> _What to do_: Would you transcribe the records below from the line with "Blue, синя, амортизуюча" to the line with "о и полимерно-циклического воздействия", ends included, exactly and with nothing more, leaving the pictures out?
#### Study material
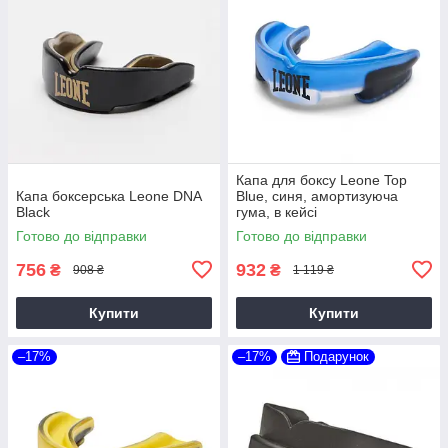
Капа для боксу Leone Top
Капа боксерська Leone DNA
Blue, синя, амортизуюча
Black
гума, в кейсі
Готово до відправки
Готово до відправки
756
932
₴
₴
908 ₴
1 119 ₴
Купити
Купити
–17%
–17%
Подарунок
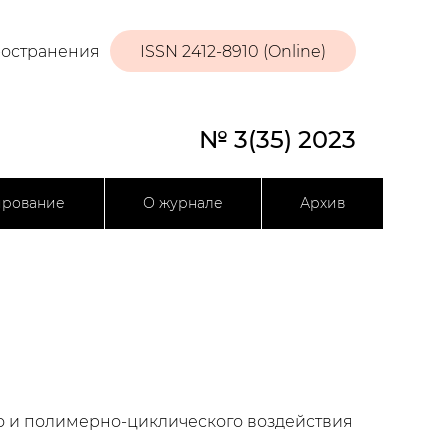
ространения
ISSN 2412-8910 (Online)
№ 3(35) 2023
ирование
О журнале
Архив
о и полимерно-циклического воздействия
########
#### Study material
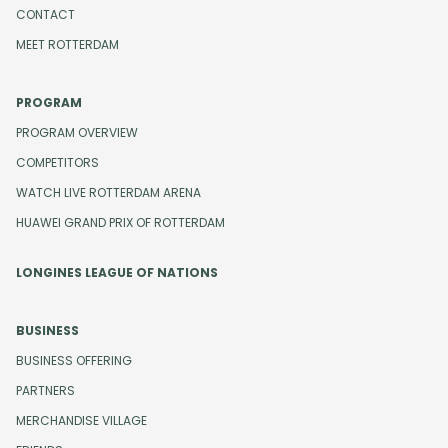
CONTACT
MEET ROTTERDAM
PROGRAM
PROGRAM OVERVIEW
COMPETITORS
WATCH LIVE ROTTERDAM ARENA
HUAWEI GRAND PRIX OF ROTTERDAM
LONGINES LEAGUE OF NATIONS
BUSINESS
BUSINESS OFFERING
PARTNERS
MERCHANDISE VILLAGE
########
#### Study material
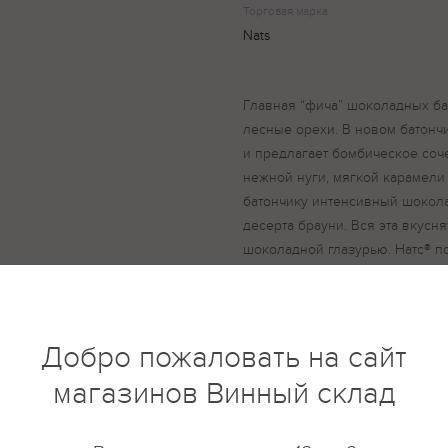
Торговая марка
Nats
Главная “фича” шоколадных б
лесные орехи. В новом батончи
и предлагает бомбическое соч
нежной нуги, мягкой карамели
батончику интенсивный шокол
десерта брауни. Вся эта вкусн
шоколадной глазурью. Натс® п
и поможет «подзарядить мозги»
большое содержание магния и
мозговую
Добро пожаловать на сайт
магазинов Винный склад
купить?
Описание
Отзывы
########
> _Solution for this task_:
Blue, синя, амортизуюча
Black
гума, в кейсі
Готово до відправки
Готово до відправки
756
932
₴
₴
908 ₴
1 119 ₴
Купити
Купити
–17%
–17%
Подарунок
ространения
ISSN 2412-8910 (Online)
№ 3(35) 2023
ирование
О журнале
Архив
о и полимерно-циклического воздействия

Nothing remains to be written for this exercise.